Was she a journalist? James wondered. They were all over him at the moment. God knows he’d told her far too much last night.
Had Isabelle hired her as some sort of plant when she’d heard that James was at the hotel? That would make more sense because Isabelle would do anything to discredit the Chatsfield name.
‘Do you want to go down for breakfast?’ James said.
‘We could have it here,’ Leila answered, for she knew she could not put on last night’s dress and shoes.
‘Why don’t we go somewhere,’ James pushed, and Leila stared back. Her eyes felt gritty from a lack of sleep, and as she looked at James she started to realise that whatever they had found last night had gone.
‘Come on,’ James said, ‘let’s go down for breakfast.’ He wanted her to tell him that her luggage had been delayed, he wanted her to tell him her reasons, yet Leila did not.
‘Why are you getting dressed?’ Leila asked.
‘I’ve got a meeting at nine,’ James said.
It was just after six.
He was actually conflicted.
For the most part he did not want to leave, yet it wasn’t just getting involved with her, or even her innocence, that unnerved him, but her deception.
He simply couldn’t leave it there though. It would seem for Leila he broke every rule.
‘Call me...’ James said, writing down his cell phone number and putting it by her bedside. ‘Give me your number...’
‘My number?’
‘Your cell phone.’
‘I don’t have one...’ Leila said, and then remembered she was supposed to be a businesswoman from Dubai and of course she would have a cell phone. ‘I mean, I don’t have it to hand...’
‘Of course you don’t,’ James said tartly, and then finished dressing and left.

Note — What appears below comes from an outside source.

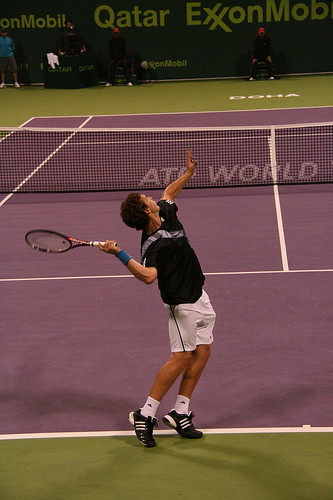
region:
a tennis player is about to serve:
[30, 154, 261, 408]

No, angels did not fall from heaven.
CHAPTER FOUR
SHE HAD BEEN worth the trouble he now found himself in.
The stars that James saw, as his head was slammed against a wall, were not dissimilar to the ones he had glimpsed that night all those weeks ago with Leila.
For a second the world was a deep navy, with glimpses of silver.
It consisted of nothing more than that.
James closed eyes and took in the simple scenery and would rather have liked to stay there but an angry voice was demanding his return.
A night, such as the one he and Leila had shared, could not come without consequence, James thought, and now here it was.
That’s right, James remembered as he opened his eyes to hostility, he was in an alley behind The Chatsfield and about to be beaten to within an inch of his life by the Royal Prince Zayn Al-Ahmar of Surhaadi for deflowering his sister.
He’d known that Leila was lying from the very start.